Dong Yang Animation Co., LTD
- Industry: Animation
- Founded: 1981; 45 years ago
- Headquarters: South Korea

= Dong Yang Animation =

South Korean animation studio

Dong Yang Animation Co., LTD is a South Korean animation studio that was founded in 1981 and contributed animation production services to many famous American animated shows since the late 1980s throughout the 1990s and the 2000s.

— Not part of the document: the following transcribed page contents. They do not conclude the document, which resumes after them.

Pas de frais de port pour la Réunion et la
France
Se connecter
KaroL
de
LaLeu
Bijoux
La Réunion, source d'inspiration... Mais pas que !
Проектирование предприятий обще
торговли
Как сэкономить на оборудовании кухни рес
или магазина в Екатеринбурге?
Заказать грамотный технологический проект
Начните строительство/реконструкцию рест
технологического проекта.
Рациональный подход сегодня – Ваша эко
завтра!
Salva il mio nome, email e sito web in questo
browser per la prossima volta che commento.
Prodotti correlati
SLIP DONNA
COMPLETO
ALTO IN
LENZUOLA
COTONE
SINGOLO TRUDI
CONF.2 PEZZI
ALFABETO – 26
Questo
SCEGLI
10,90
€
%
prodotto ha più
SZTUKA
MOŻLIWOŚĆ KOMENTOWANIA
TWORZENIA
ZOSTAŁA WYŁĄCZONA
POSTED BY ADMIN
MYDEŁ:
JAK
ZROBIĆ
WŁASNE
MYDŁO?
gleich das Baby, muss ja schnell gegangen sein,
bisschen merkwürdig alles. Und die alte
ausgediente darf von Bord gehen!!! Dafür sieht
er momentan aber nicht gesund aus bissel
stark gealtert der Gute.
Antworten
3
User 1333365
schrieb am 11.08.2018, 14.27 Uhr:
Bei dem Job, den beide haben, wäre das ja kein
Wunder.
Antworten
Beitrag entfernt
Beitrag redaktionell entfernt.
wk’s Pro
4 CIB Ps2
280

It supplied its 2D Animation and 3D Animation services to major film studios like Warner Bros., Disney, Hanna-Barbera, Filmation, DIC Entertainment, Saban Entertainment and Film Roman.

==Projects==
Among their most famous works are: Captain N: The Game Master, The Real Ghostbusters, The Karate Kid, Captain Planet, Batman: The Animated Series, Mighty Max, The Sylvester & Tweety Mysteries, Gargoyles, Batman: Mask of the Phantasm, Superman: The Animated Series, 101 Dalmatians: The Series, The New Batman Adventures (Won the 1998 Emmy Award for Animated Program), Freakazoid! (Won the 1998 Emmy Award for Animated Program), Histeria!, Animaniacs, Johnny Bravo, Big Guy and Rusty, Spider-Man Unlimited, Batman Beyond (Won the 2001 Emmy Award for Animated Program), Totally Spies!, Justice League, The Zeta Project, Static Shock, The Proud Family, He-Man and the Masters of the Universe, Xiaolin Showdown, Mucha Lucha, The Zula Patrol and The Batman.